Directions: Reproduce the passage on Pan-Turkism word for word, from "Nonetheless, while economic" up to and including "and Armenian sovereignty.".

Nonetheless, while economic factors largely motivate state interests, the underlying social unity in each of these communities is strongly impacted by emotion, which Pan-Turkism supports. With this affinity lending itself to political pressure, the concept of “Pan-Turkism”, in a modern world, does unite the Turkic nations. It also strengthens the “in-group” relationship, fueling the exclusion and eventual opposition to Armenia and Armenian sovereignty.
To fully achieve “Pan-Turkism” means the Turkic states of Azerbaijan and Turkey gaining control over Armenia and the persecution of Armenians. At present, Azerbaijan and Turkey have ethnically cleansed Nagorno-Karabakh of Armenians and are continuing to threaten Armenia proper’s sovereignty as Azerbaijan’s military occupies Armenian territory and kidnaps Armenian soldiers from their soil. Moreover, the Azerbaijani government is actively encouraging encroachment as it promotes a return to “Western Azerbaijan,” present-day Armenia, and trivializes the history of Armenians in the region. Azerbaijan’s steady export of oil only continues to sustain its mounting weapon stockpile and provides an income for “caviar diplomacy” to dissuade foreign actors from standing against Azerbaijan’s increasing maximalist military aggression on Armenia. Pan-Turkism and the pursuit of a greater state will likely continue to strengthen in the region, as observed also south of Armenia. In December 2024 upon the fall of Assad, the Turkmen commander of the Syrian Brigade commented to the Armenians in northern Latakia that “we [the opposition] are the children of the Ottoman Empire.” By backing the Syrian rebels, Turkey has secured further access and power over the region, reflecting its growing dominance and objective to exert control over minorities.

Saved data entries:
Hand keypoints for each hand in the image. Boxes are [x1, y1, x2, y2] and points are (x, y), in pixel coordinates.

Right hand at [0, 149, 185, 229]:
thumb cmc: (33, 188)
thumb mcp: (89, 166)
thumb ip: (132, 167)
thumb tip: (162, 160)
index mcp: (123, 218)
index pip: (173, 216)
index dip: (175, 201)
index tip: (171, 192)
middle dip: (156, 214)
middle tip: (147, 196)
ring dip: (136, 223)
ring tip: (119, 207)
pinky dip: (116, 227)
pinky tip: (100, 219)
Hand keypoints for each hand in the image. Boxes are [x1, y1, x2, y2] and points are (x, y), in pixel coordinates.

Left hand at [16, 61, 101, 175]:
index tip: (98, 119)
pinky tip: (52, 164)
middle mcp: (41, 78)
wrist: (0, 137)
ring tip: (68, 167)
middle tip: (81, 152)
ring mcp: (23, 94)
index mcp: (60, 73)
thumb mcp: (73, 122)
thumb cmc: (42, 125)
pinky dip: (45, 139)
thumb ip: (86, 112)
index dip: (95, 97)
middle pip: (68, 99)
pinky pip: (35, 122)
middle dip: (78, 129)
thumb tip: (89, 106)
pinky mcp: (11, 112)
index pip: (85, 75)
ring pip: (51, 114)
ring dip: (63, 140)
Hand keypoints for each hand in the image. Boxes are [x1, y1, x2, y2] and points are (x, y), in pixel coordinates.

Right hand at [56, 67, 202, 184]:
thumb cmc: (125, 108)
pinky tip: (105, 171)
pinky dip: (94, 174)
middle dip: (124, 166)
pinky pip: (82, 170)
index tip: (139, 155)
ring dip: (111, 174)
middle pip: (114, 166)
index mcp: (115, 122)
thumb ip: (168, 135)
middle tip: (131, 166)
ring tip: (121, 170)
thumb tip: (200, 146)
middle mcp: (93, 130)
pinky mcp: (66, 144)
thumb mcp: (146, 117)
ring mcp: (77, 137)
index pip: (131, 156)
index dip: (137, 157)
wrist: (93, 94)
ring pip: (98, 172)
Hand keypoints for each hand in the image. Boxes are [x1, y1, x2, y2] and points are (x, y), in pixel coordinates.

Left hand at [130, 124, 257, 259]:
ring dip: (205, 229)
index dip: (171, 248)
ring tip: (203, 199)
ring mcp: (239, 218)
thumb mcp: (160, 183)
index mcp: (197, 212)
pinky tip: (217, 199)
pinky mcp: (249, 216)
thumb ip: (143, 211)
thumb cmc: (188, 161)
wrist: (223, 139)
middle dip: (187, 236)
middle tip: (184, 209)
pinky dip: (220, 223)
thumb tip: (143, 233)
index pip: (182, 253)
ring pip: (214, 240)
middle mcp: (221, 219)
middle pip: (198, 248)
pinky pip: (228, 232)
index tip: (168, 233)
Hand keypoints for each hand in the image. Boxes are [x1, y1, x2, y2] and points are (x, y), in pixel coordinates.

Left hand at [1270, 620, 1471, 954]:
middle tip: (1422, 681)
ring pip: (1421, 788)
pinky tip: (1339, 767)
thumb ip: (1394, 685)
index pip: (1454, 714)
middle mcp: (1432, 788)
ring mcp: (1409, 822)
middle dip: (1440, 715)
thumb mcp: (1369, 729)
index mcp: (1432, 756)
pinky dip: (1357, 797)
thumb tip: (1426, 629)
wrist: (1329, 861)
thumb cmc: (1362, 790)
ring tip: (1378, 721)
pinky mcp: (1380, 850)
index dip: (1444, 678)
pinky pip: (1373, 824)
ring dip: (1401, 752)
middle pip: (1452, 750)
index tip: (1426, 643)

Solved problem:
Nonetheless, while economic factors largely motivate state interests, the underlying social unity in each of these communities is strongly impacted by emotion, which Pan-Turkism supports. With this affinity lending itself to political pressure, the concept of “Pan-Turkism”, in a modern world, does unite the Turkic nations. It also strengthens the “in-group” relationship, fueling the exclusion and eventual opposition to Armenia and Armenian sovereignty.